PAGE EXTRACT.
* * *

In Iraq, a democracy out of dust?

US plan tries to tap Iraqi strengths, but skepticism abounds.

What lies ahead in Iraq may well mark the biggest test of winning the peace since World War II.

The fundamental question: Can the US turn a harrowing dictatorship into a democracy as well as it has executed the war?

Washington is implementing a plan that has a civilian American administration moving soon into pacified sections of Iraq. Its goal is to put the country back on its feet while an interim authority "emerges" from the Iraqi people.

Iraqis would take over what the administration calls "soft" ministries first, while the US holds the reins longest in security and intelligence areas. Perhaps two years down the road, when a constitution could be approved and elections held, a major US presence could wind down.

It's a scenario that critics say is naively optimistic for a country coming out of a brutal dictatorship and too dependent on one power - the US - that is not popular in the Arab world. But on the other hand, it is a plan that some Iraqis say has the virtue of having faith in the Iraqi people to rise quickly to the task of rebuilding their own country.

And it's a plan with a powerful backer in President Bush. "From Day 1, we have said the Iraqi people are capable of running their own country," the president said this week after meeting with British Prime Minister Tony Blair. "The position of the United States of America is the Iraqis are plenty capable of running Iraq, and that's precisely what's going to happen."

The US plan starts from the assumption that Iraq is not Afghanistan, but rather, a well-educated country with natural wealth in its oil. It's also thought of as having a developed (though deteriorated) infrastructure and civil service, and a broad middle class. Historically, these elements have fostered democracy.

Yet while all that may be true, others see potentially grave dangers lurking in too few details and an apparent faith that a new Iraqi leadership can quickly emerge.

"The end vision is fine, but the administration has not clearly mapped out a path for Iraq - how the country will get from one point to the next, what the benchmarks will be along the way," says Victoria Holt, a former State Department official and now nation-building expert at the Henry L. Stimson Center in Washington.

What could go wrong

No lesser figure than Brent Scowcroft, national security adviser to the first President Bush, is warning that attempts to move too quickly and without international backing could backfire. "I'm a skeptic about the ability to transform Iraq into a democracy in any realistic period of time," Mr. Scowcroft said this week in remarks at the Norwegian Nobel Institute in Oslo. A US-dominated reconstruction of Iraq, even with British participation, could pique the "wrath and enmity of the Muslim world," he said, and risks opening a door to new despots.

* * *

RECORD EXCERPTS.
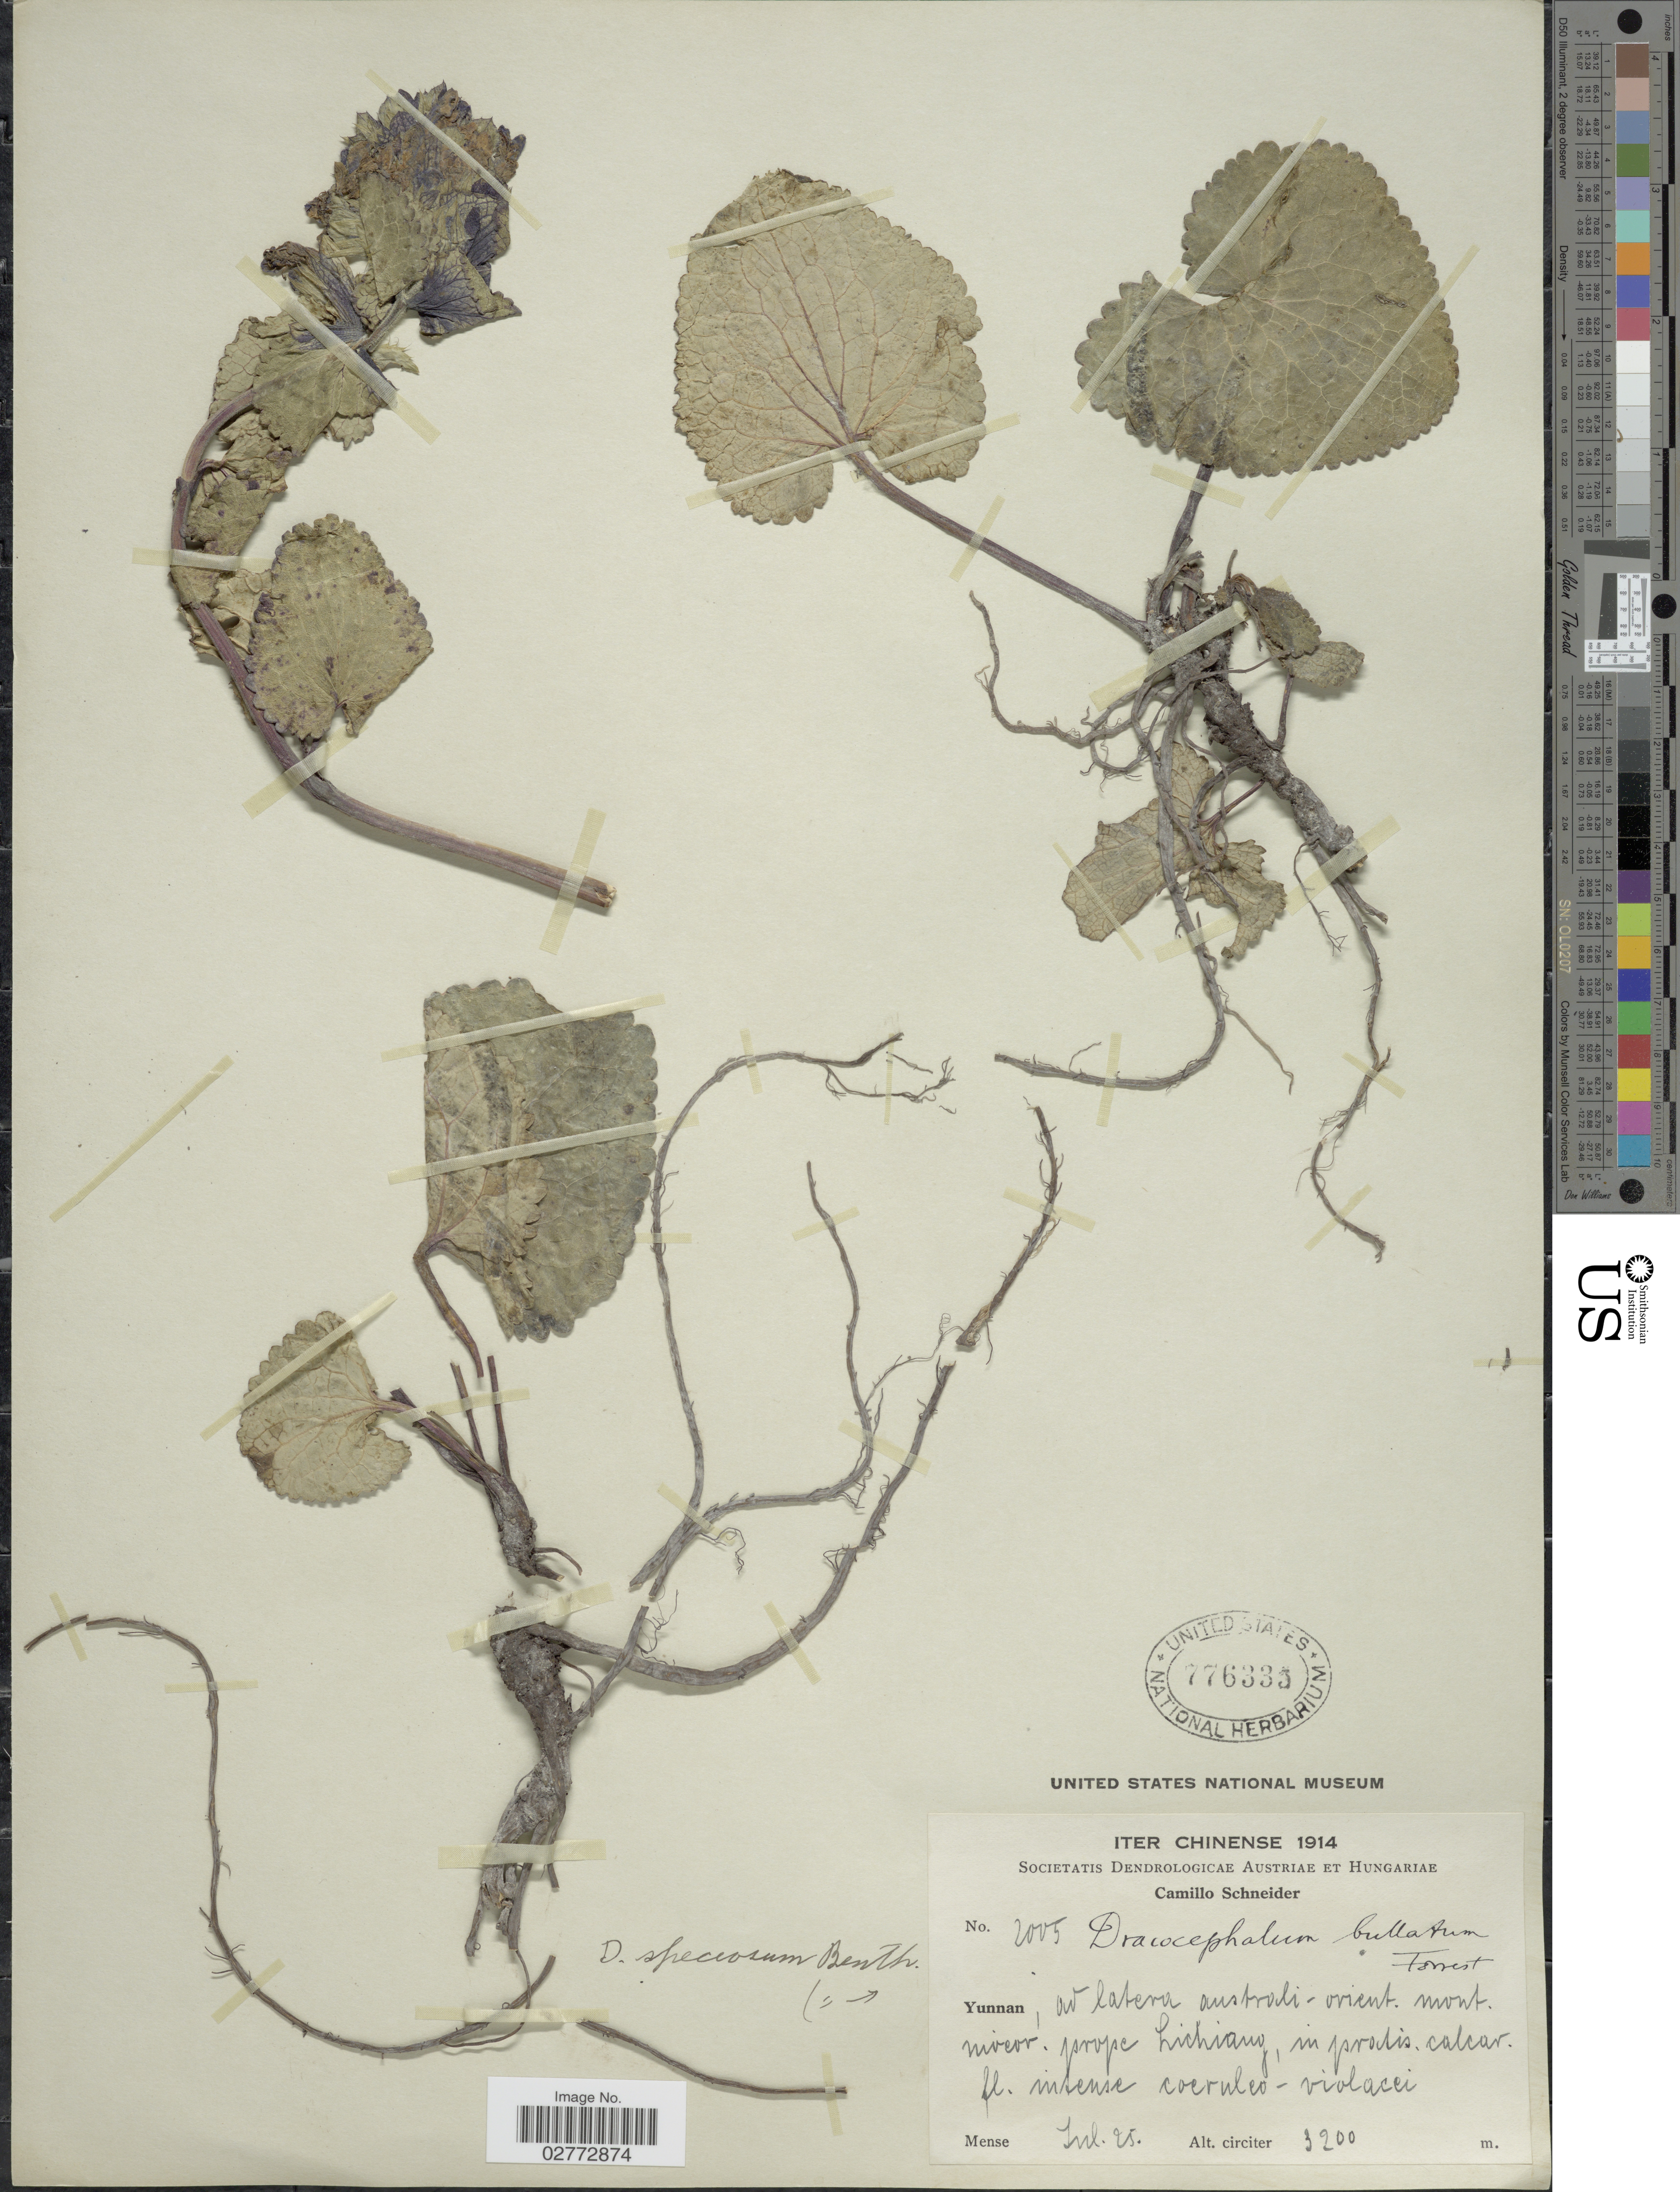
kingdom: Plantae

* * *

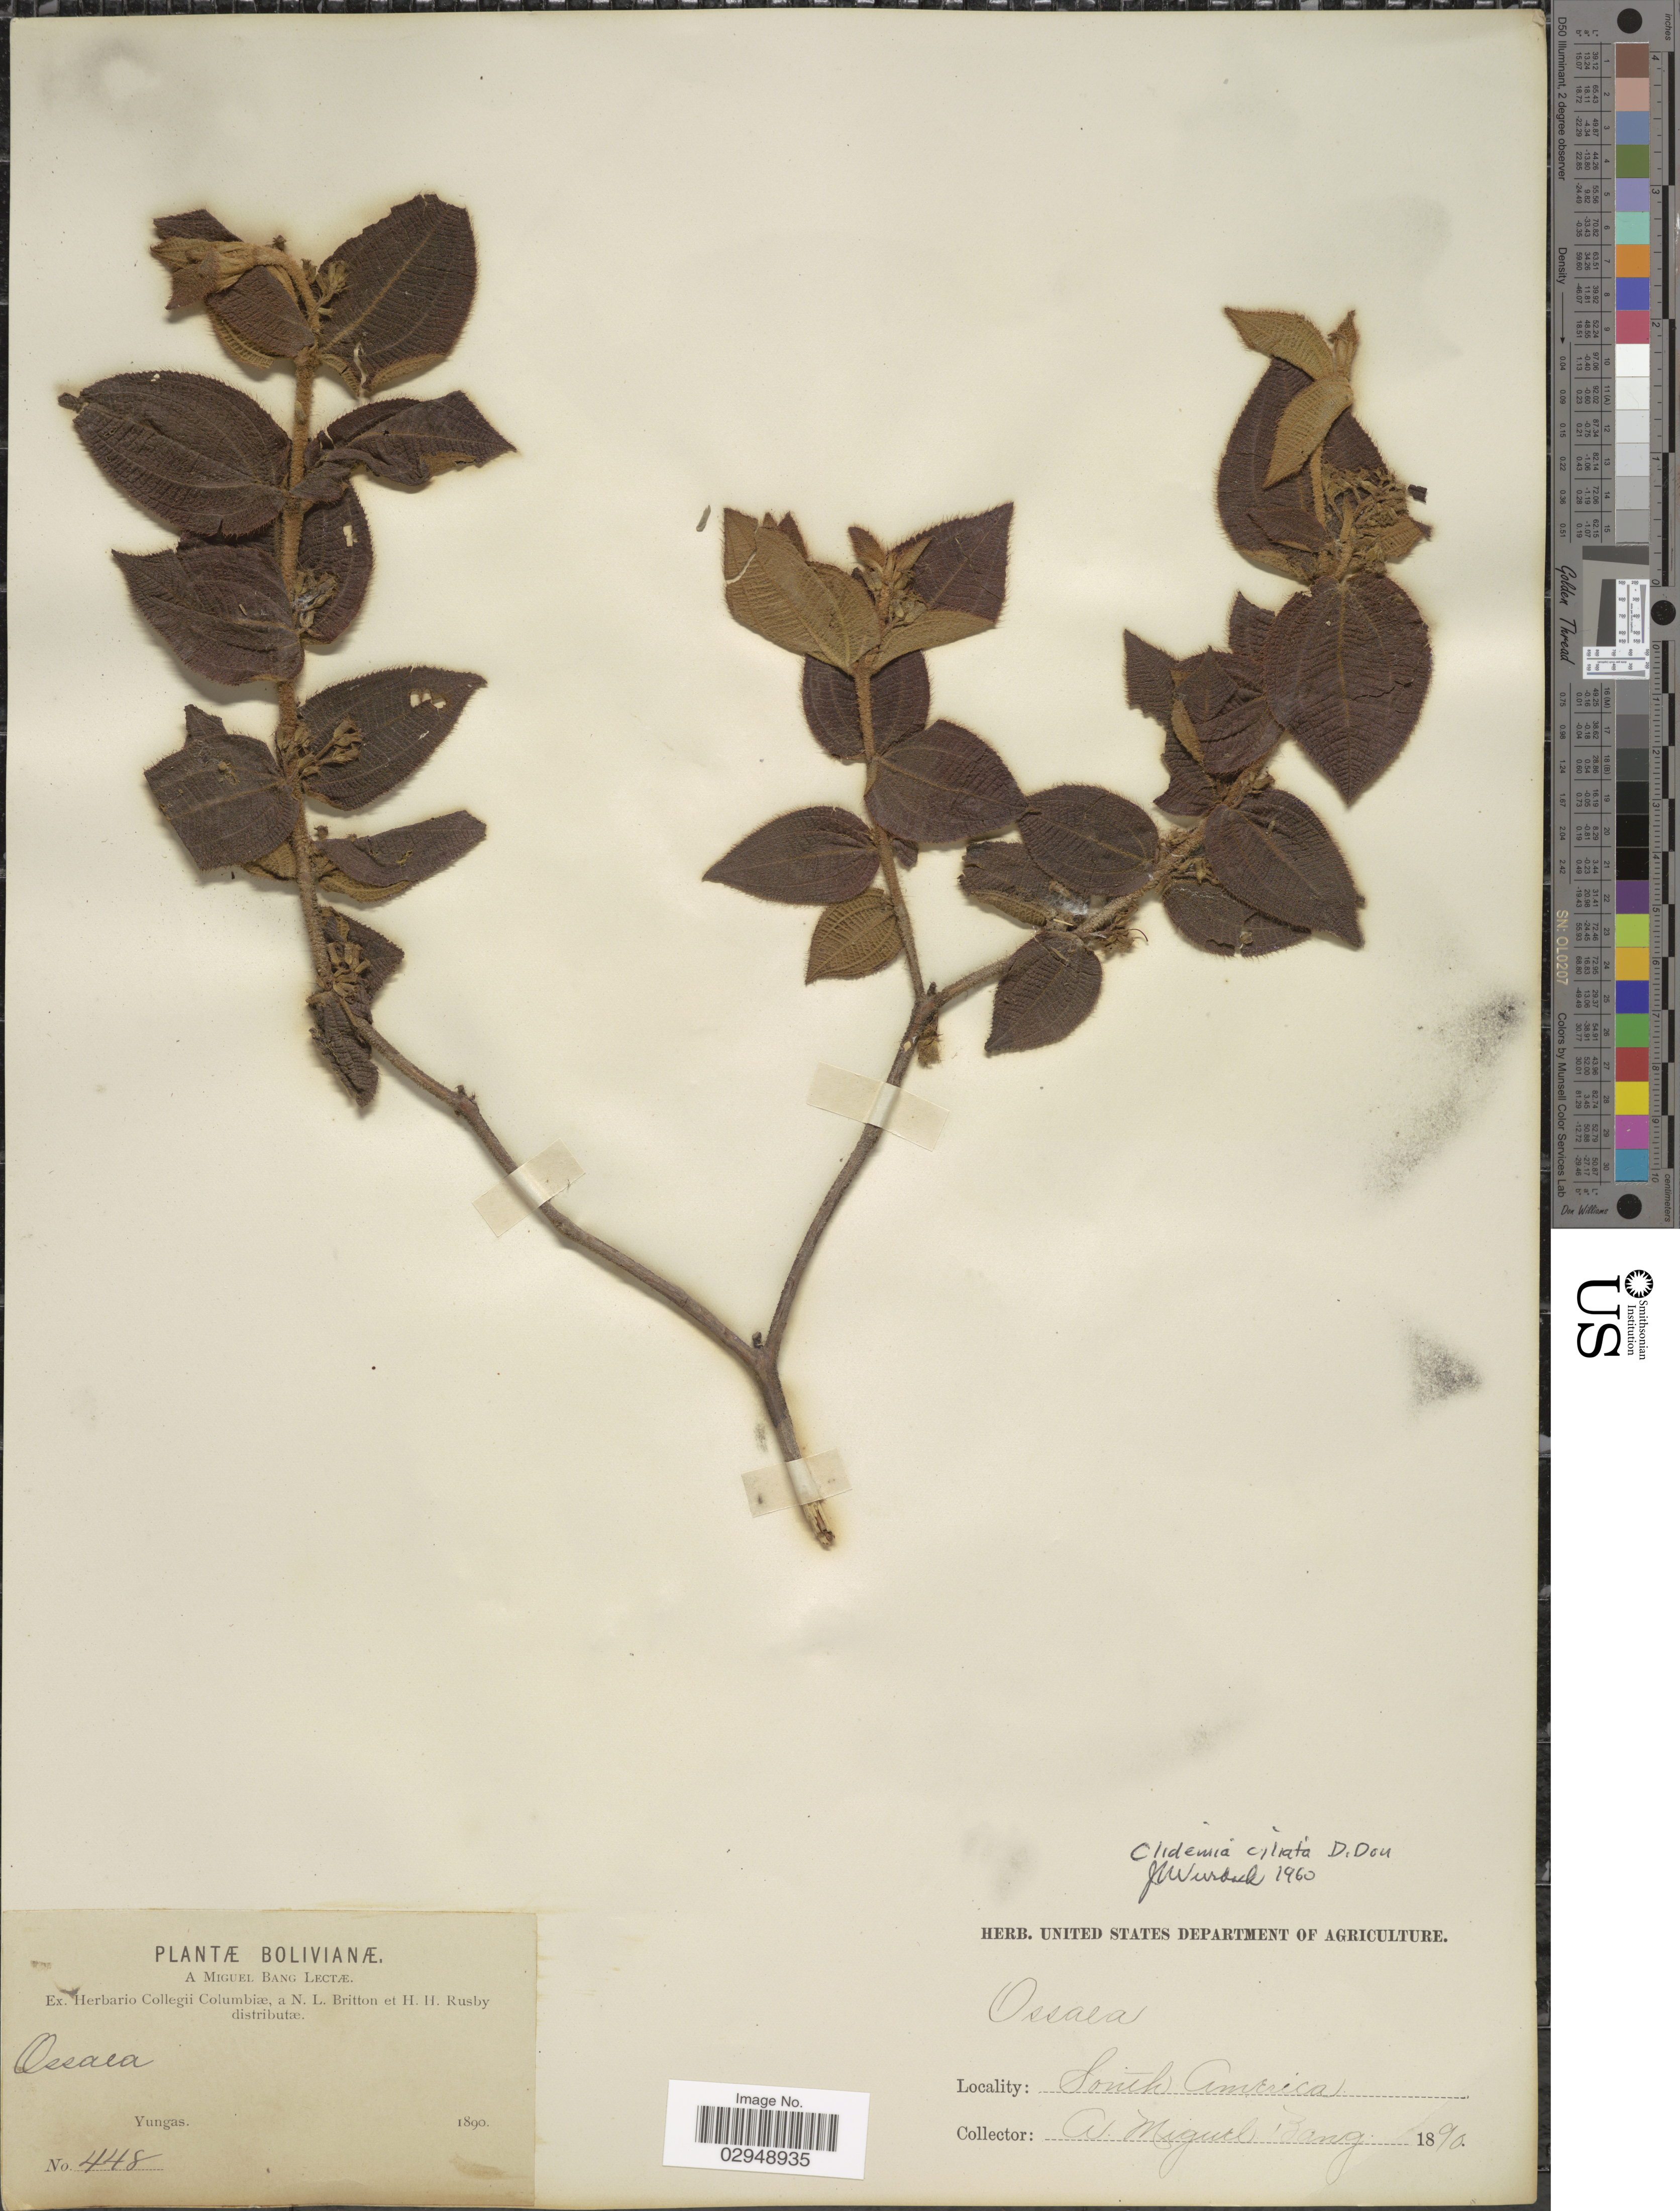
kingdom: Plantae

* * *

EXERCISE INSTRUCTIONS.
1) According to the Iraq article, why do critics consider the US plan naively optimistic? Answer in one to three sentences.
2) Answer each question from the Iraq article on its own line, labeled (a), (b) and (c).
(a) What position does Victoria Holt currently hold?
(b) Where did Brent Scowcroft make his remarks this week?
(c) Which ministries would Iraqis take over first?
The material has no connection to the Iraq article.

REPLIES.
1) Critics say the plan is naively optimistic for a country emerging from a brutal dictatorship. They also say it relies too heavily on a single power, the US, which is not popular in the Arab world.

2)
(a) She is a nation-building expert at the Henry L. Stimson Center in Washington.
(b) At the Norwegian Nobel Institute in Oslo.
(c) The ones the administration calls "soft" ministries.